The problem: Please quote everything from "What is particular" down to "May 6 2021." in the article on the rapper Issam below, word for word.

Document section:
--------------------------------------------------

Issam Harris (born 22 May 1993), known by his stage name Issam (), is a Moroccan rapper, songwriter and trap artist. He was born in Derb Sultan, Casablanca and became known in 2018 with his song and music video, "Trap Beldi". This track allowed him to gain popularity being one of the first Moroccan trap songs to reach over 10 million views on YouTube.

What is particular of Issam's music is the blending of autotuned vocals delivered in Darija, and classic TR 808-generated beats with elements from traditional North African music. Many of Issam's works are influenced by raï—specifically by Cheb Hasni.

In May 2019, Issam signed a contract with Universal Music France, in what was considered the biggest ever deal for North African hip-hop. His debut album "Crystal" has officially been released on May 6 2021.

Discography

Singles 
 2016: "Taba Taba" 
2017: "Rolex" 
 2017: "Hasni"
 2018: "Bavra"
 2018: "Caviar"

--------------------------------------------------

Data excerpts:
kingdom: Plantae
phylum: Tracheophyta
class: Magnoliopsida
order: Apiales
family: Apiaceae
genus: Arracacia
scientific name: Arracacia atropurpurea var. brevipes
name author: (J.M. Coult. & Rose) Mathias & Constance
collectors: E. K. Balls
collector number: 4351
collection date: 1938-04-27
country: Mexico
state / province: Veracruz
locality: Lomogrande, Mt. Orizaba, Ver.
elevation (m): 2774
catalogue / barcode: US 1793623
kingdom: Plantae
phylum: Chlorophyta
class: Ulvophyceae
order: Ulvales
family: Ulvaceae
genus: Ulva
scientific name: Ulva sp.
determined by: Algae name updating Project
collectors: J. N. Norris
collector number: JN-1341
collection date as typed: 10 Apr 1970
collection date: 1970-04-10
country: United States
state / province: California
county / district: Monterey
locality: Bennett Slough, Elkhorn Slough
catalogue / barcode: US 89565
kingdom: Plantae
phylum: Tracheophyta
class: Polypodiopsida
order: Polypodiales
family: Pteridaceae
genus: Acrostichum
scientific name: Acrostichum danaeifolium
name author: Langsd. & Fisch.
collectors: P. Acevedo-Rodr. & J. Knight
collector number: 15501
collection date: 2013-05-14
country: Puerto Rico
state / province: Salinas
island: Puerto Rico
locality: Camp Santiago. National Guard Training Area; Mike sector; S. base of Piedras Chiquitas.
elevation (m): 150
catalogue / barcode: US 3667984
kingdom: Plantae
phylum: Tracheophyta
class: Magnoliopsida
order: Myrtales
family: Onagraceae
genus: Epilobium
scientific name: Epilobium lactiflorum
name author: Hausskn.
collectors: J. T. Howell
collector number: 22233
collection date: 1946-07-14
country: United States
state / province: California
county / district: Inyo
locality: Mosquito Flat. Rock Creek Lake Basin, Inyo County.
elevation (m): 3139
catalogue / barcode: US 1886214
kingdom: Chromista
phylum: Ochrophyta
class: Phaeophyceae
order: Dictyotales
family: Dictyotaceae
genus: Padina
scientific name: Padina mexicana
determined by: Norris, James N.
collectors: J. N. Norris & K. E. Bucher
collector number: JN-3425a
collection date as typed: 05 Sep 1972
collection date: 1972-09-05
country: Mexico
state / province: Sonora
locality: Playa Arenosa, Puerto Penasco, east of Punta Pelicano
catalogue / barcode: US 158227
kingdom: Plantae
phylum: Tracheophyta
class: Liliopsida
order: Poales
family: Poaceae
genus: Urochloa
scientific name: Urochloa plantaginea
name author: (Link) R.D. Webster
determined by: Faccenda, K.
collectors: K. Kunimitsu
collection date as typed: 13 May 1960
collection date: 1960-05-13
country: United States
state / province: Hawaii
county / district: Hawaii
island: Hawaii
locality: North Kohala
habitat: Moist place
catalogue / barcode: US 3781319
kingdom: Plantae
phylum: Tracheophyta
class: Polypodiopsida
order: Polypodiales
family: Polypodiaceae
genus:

--------------------------------------------------

Full solution:
What is particular of Issam's music is the blending of autotuned vocals delivered in Darija, and classic TR 808-generated beats with elements from traditional North African music. Many of Issam's works are influenced by raï—specifically by Cheb Hasni.

In May 2019, Issam signed a contract with Universal Music France, in what was considered the biggest ever deal for North African hip-hop. His debut album "Crystal" has officially been released on May 6 2021.